● WHAT YOU SHOULD DO
Please find every line in the records below that contains the word "Islamic", and copy it.

● INPUT MATERIAL
▼

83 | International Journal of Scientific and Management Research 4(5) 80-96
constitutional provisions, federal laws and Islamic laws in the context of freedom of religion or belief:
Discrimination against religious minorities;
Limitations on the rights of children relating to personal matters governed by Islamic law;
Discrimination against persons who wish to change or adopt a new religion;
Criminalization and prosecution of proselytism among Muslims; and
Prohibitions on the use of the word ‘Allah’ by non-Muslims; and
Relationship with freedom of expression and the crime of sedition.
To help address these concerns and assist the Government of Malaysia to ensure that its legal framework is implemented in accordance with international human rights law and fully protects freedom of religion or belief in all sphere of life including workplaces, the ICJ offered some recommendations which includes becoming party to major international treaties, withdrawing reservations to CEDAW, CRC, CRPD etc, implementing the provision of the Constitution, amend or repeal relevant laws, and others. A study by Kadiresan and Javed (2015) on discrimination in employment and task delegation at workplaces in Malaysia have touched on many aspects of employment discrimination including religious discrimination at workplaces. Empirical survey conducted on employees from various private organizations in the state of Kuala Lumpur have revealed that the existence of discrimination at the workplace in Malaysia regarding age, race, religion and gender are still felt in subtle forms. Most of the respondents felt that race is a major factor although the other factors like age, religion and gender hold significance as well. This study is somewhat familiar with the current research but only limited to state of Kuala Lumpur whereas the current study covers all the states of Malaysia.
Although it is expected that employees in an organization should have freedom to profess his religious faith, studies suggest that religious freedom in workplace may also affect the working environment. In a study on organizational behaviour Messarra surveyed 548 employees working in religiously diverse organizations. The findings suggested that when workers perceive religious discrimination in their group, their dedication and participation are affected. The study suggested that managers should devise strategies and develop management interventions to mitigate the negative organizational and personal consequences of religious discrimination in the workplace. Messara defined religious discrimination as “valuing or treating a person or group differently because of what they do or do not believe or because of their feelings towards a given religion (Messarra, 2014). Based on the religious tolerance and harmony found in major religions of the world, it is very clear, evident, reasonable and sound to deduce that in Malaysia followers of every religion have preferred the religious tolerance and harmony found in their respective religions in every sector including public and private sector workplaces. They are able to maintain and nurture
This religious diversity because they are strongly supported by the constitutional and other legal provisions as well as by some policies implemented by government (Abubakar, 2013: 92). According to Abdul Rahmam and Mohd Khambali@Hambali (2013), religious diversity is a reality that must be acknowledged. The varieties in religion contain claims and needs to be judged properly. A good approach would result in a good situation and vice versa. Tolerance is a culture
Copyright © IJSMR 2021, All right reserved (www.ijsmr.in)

▲

● EXPECTED ANSWER
constitutional provisions, federal laws and Islamic laws in the context of freedom of religion or belief:
Limitations on the rights of children relating to personal matters governed by Islamic law;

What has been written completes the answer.